La tentación de ver aquí un relato adecuado para nuestra época, no solo debiera considerar los modos en que juzgamos a las apariencias, sino también las maneras en que las reivindicamos vehementemente, como si el único sentido, la única verdad y la única vocación humana estuvieran ahí, en el color de las plumas.
4. El medidor internacional de melancolía tiene que haber alcanzado algún tipo de cima con el video-clip de “Free as a bird” de los Beatles. Se cumplieron veinticinco años en diciembre pasado. En su momento, un hito. Juntar a los ingleses —aunque fuera tan artificialmente— valía la pena. La letra, como en los peores momentos de John Lennon, tiene algo pueril e inverosímil, al menos si pienso en las jaulas de los pájaros. Pero es, sin duda, lo suficientemente emotiva para llorar en 1995, o a lo mejor todavía hoy.

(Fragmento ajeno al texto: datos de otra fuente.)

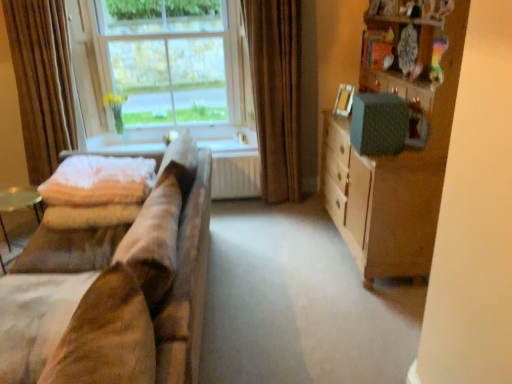
Question: Which is correct: clear glass window at upper left is inside white fabric at lower left, or outside of it?

Choices:
 (A) inside
 (B) outside

Answer: (B)

Question: In the image, is clear glass window at upper left positioned in front of or behind white fabric at lower left?

Choices:
 (A) front
 (B) behind

Answer: (A)

Question: Estimate the real-world distances between objects in this image. Which object is closer to the soft pink quilt at left?

Choices:
 (A) beige fabric curtain at left, acting as the first curtain starting from the left
 (B) white fabric at lower left
 (C) clear glass window at upper left
 (D) suede-like beige couch at left
 (E) wooden cabinet at right

Answer: (B)

Question: Which of these objects is positioned closest to the soft pink quilt at left?

Choices:
 (A) white fabric at lower left
 (B) wooden cabinet at right
 (C) beige fabric curtain at left, the second curtain when ordered from right to left
 (D) clear glass window at upper left
 (E) suede-like beige couch at left

Answer: (A)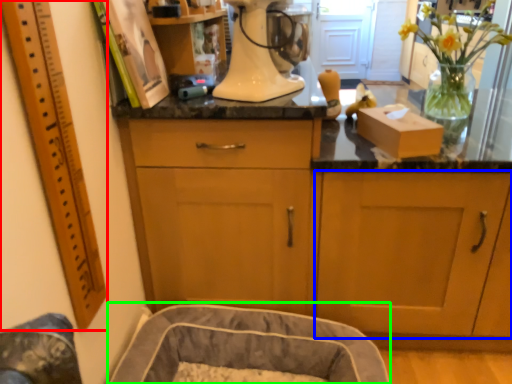
Question: Estimate the real-world distances between objects in this image. Which object is farther from ruler (highlighted by a red box), cabinetry (highlighted by a blue box) or dog bed (highlighted by a green box)?

Choices:
 (A) cabinetry
 (B) dog bed

Answer: (A)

El video clip, en todo caso, es genial. El pájaro de la letra (símbolo de la libertad) se vuelve, a través de las imágenes, una metáfora del tiempo. Un tiempo desorientado, no lineal, que da vueltas en círculos sin problema alguno. Se siente el aleteo y luego esta pátina propia de los años que no son recorridos por el espectador sino que, por el contrario, nos recorren a nosotros. El tiempo todavía prevalece. Nos unta con su polen, nos engrasa con brevedad.
El pastiche del video es casi perfecto en su urdimbre. Cristaliza la mitología de la banda en unos pocos minutos, encajando el imaginario de sus canciones, sus anécdotas y parte de las biografías pertinentes. Es un fresco de un mundo perdido para los músicos y sus seguidores. Una (concisa) gran despedida: una Capilla Sixtina para el siglo XX.